→ Work instructions
A faithful copy of each entry below is expected, with the images removed.

# # # #

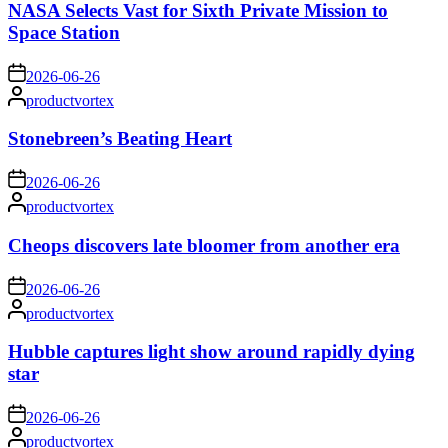
NASA Selects Vast for Sixth Private Mission to
Space Station
on
2026-06-26
Posted
productvortex
by
Stonebreen’s Beating Heart
on
2026-06-26
Posted
productvortex
by
Cheops discovers late bloomer from another era
on
2026-06-26
Posted
productvortex
by
Hubble captures light show around rapidly dying
star
on
2026-06-26
Posted
productvortex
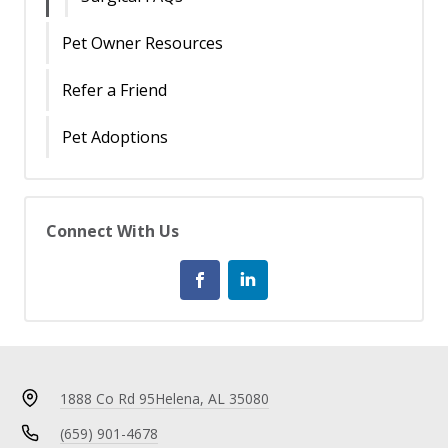
Pet Owner Resources
Refer a Friend
Pet Adoptions
Connect With Us
1888 Co Rd 95
Helena, AL 35080
(659) 901-4678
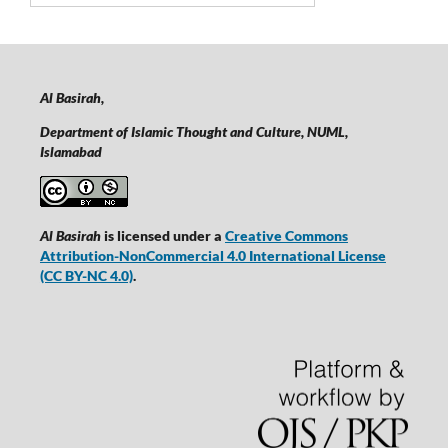
Al Basirah,
Department of Islamic Thought and Culture, NUML,
Islamabad
Al Basirah
is licensed under a
Creative Commons
Attribution-NonCommercial 4.0 International License
(CC BY-NC 4.0)
.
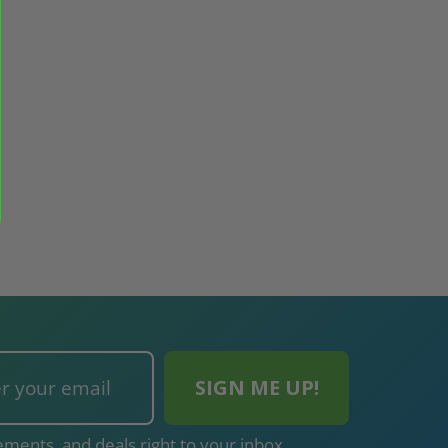
ments, and deals right to your inbox.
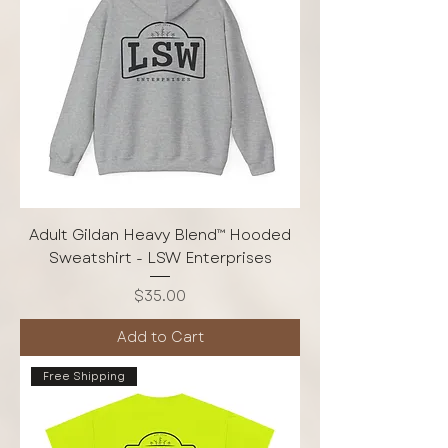
Adult Gildan Heavy Blend™ Hooded
Sweatshirt - LSW Enterprises
Price
$35.00
Add to Cart
Free Shipping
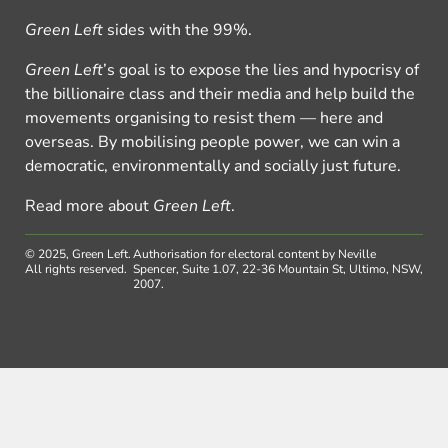
Green Left
sides with the 99%.
Green Left
’s goal is to expose the lies and hypocrisy of
the billionaire class and their media and help build the
movements organising to resist them — here and
overseas. By mobilising people power, we can win a
democratic, environmentally and socially just future.
Read more about
Green Left
.
© 2025, Green Left.
Authorisation for electoral content by Neville
All rights reserved.
Spencer, Suite 1.07, 22-36 Mountain St, Ultimo, NSW,
2007.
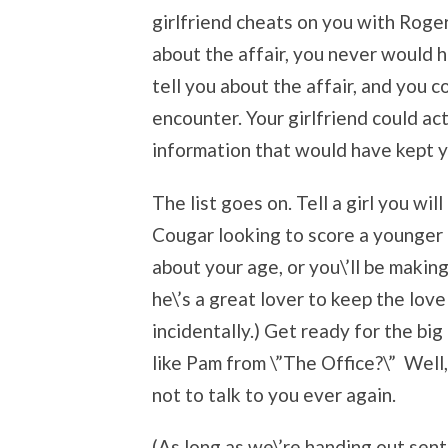
girlfriend cheats on you with Rog
about the affair, you never would h
tell you about the affair, and you 
encounter. Your girlfriend could act
information that would have kept y
The list goes on. Tell a girl you wi
Cougar looking to score a younger 
about your age, or you\’ll be makin
he\’s a great lover to keep the lov
incidentally.) Get ready for the big
like Pam from \”The Office?\” Well, 
not to talk to you ever again.
(As long as we\’re handing out sent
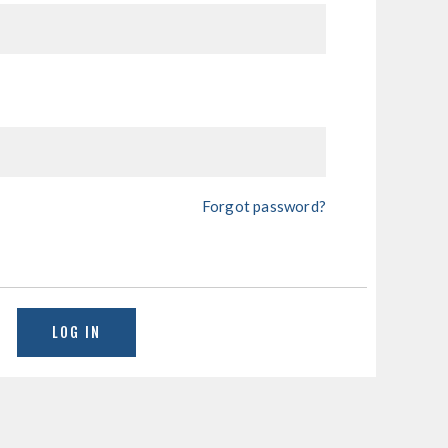
Forgot password?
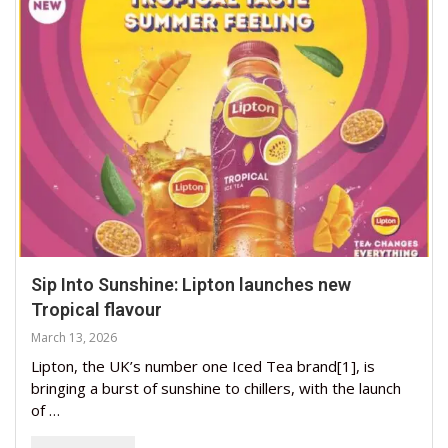
Sip Into Sunshine: Lipton launches new
Tropical flavour
March 13, 2026
Lipton, the UK’s number one Iced Tea brand[1], is
bringing a burst of sunshine to chillers, with the launch
of …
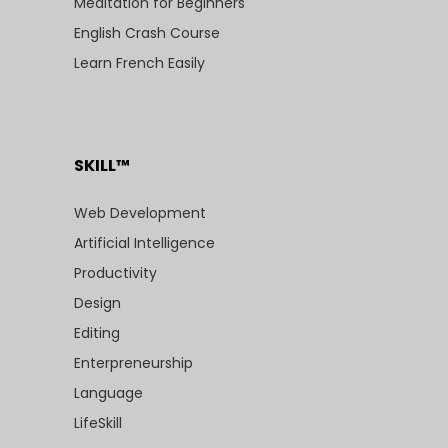
Meditation for Beginners
English Crash Course
Learn French Easily
SKILL™
Web Development
Artificial Intelligence
Productivity
Design
Editing
Enterpreneurship
Language
LifeSkill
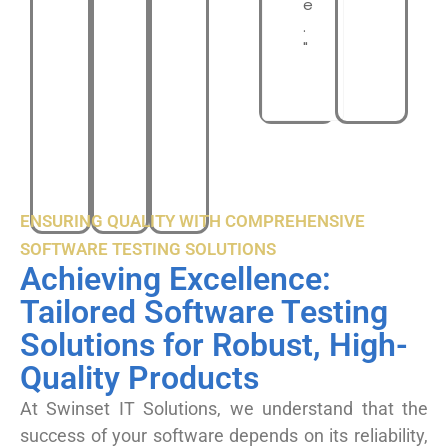
e
.
"
ENSURING QUALITY WITH COMPREHENSIVE
SOFTWARE TESTING SOLUTIONS
Achieving Excellence:
Tailored Software Testing
Solutions for Robust, High-
Quality Products
At Swinset IT Solutions, we understand that the
success of your software depends on its reliability,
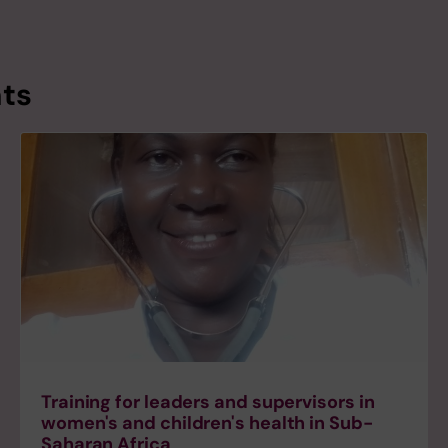
nts
Training for leaders and supervisors in
women's and children's health in Sub-
Saharan Africa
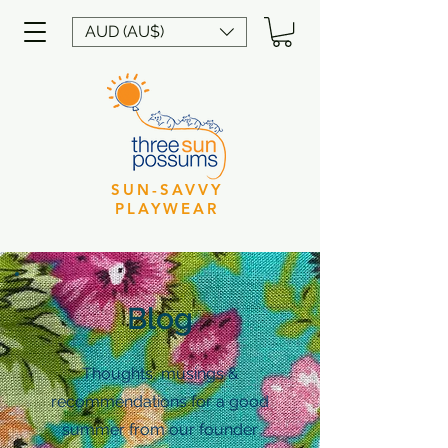
AUD (AU$)
SUN-SAVVY
PLAYWEAR
Blog
Thoughts, musings &
recommendations for a good
summer from our founder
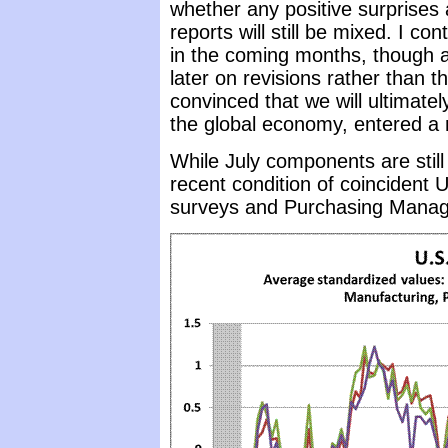
whether any positive surprises
reports will still be mixed. I 
in the coming months, though as
later on revisions rather than th
convinced that we will ultimately
the global economy, entered a 
While July components are stil
recent condition of coincident 
surveys and Purchasing Manag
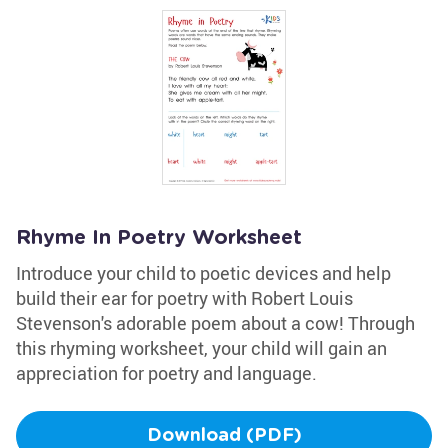
Rhyme In Poetry Worksheet
Introduce your child to poetic devices and help
build their ear for poetry with Robert Louis
Stevenson's adorable poem about a cow! Through
this rhyming worksheet, your child will gain an
appreciation for poetry and language.
Download (PDF)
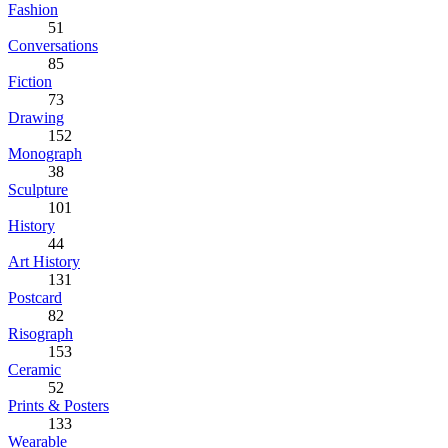
Fashion
51
Conversations
85
Fiction
73
Drawing
152
Monograph
38
Sculpture
101
History
44
Art History
131
Postcard
82
Risograph
153
Ceramic
52
Prints & Posters
133
Wearable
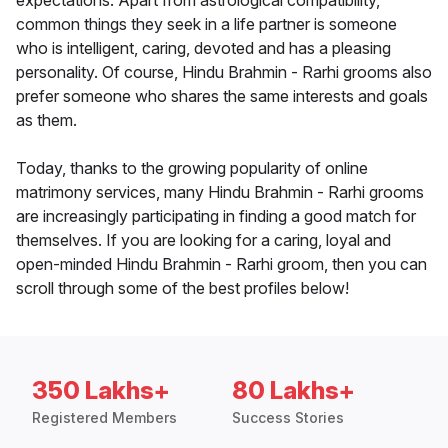
expectations. Apart from astrological compatibility,
common things they seek in a life partner is someone
who is intelligent, caring, devoted and has a pleasing
personality. Of course, Hindu Brahmin - Rarhi grooms also
prefer someone who shares the same interests and goals
as them.
Today, thanks to the growing popularity of online
matrimony services, many Hindu Brahmin - Rarhi grooms
are increasingly participating in finding a good match for
themselves. If you are looking for a caring, loyal and
open-minded Hindu Brahmin - Rarhi groom, then you can
scroll through some of the best profiles below!
350 Lakhs+
80 Lakhs+
Registered Members
Success Stories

# # # #

→ Response to this exercise
NASA Selects Vast for Sixth Private Mission to
Space Station
on
2026-06-26
Posted
productvortex
by
Stonebreen’s Beating Heart
on
2026-06-26
Posted
productvortex
by
Cheops discovers late bloomer from another era
on
2026-06-26
Posted
productvortex
by
Hubble captures light show around rapidly dying
star
on
2026-06-26
Posted
productvortex
Pet Owner Resources
Refer a Friend
Pet Adoptions
Connect With Us
1888 Co Rd 95
Helena, AL 35080
(659) 901-4678
Al Basirah,
Department of Islamic Thought and Culture, NUML,
Islamabad
Al Basirah
is licensed under a
Creative Commons
Attribution-NonCommercial 4.0 International License
(CC BY-NC 4.0)
.
ments, and deals right to your inbox.
Adult Gildan Heavy Blend™ Hooded
Sweatshirt - LSW Enterprises
Price
$35.00
Add to Cart
Free Shipping
Green Left
sides with the 99%.
Green Left
’s goal is to expose the lies and hypocrisy of
the billionaire class and their media and help build the
movements organising to resist them — here and
overseas. By mobilising people power, we can win a
democratic, environmentally and socially just future.
Read more about
Green Left
.
© 2025, Green Left.
Authorisation for electoral content by Neville
All rights reserved.
Spencer, Suite 1.07, 22-36 Mountain St, Ultimo, NSW,
2007.
girlfriend cheats on you with Rog
about the affair, you never would h
tell you about the affair, and you 
encounter. Your girlfriend could act
information that would have kept y
The list goes on. Tell a girl you wi
Cougar looking to score a younger 
about your age, or you\’ll be makin
he\’s a great lover to keep the lov
incidentally.) Get ready for the big
like Pam from \”The Office?\” Well, 
not to talk to you ever again.
(As long as we\’re handing out sent
Forgot password?
Sip Into Sunshine: Lipton launches new
Tropical flavour
March 13, 2026
Lipton, the UK’s number one Iced Tea brand[1], is
bringing a burst of sunshine to chillers, with the launch
of …
Meditation for Beginners
English Crash Course
Learn French Easily
SKILL™
Web Development
Artificial Intelligence
Productivity
Design
Editing
Enterpreneurship
Language
LifeSkill
e
.
"
ENSURING QUALITY WITH COMPREHENSIVE
SOFTWARE TESTING SOLUTIONS
Achieving Excellence:
Tailored Software Testing
Solutions for Robust, High-
Quality Products
At Swinset IT Solutions, we understand that the
success of your software depends on its reliability,
nts
Training for leaders and supervisors in
women's and children's health in Sub-
Saharan Africa
AUD (AU$)
SUN-SAVVY
PLAYWEAR
Blog
Thoughts, musings &
recommendations for a good
summer from our founder
whether any positive surprises
reports will still be mixed. I 
in the coming months, though as
later on revisions rather than th
convinced that we will ultimately
the global economy, entered a 
While July components are stil
recent condition of coincident 
surveys and Purchasing Manag
Rhyme In Poetry Worksheet
Introduce your child to poetic devices and help
build their ear for poetry with Robert Louis
Stevenson's adorable poem about a cow! Through
this rhyming worksheet, your child will gain an
appreciation for poetry and language.
Download (PDF)
Fashion
51
Conversations
85
Fiction
73
Drawing
152
Monograph
38
Sculpture
101
History
44
Art History
131
Postcard
82
Risograph
153
Ceramic
52
Prints & Posters
133
Wearable
expectations. Apart from astrological compatibility,
common things they seek in a life partner is someone
who is intelligent, caring, devoted and has a pleasing
personality. Of course, Hindu Brahmin - Rarhi grooms also
prefer someone who shares the same interests and goals
as them.
Today, thanks to the growing popularity of online
matrimony services, many Hindu Brahmin - Rarhi grooms
are increasingly participating in finding a good match for
themselves. If you are looking for a caring, loyal and
open-minded Hindu Brahmin - Rarhi groom, then you can
scroll through some of the best profiles below!
350 Lakhs+
80 Lakhs+
Registered Members
Success Stories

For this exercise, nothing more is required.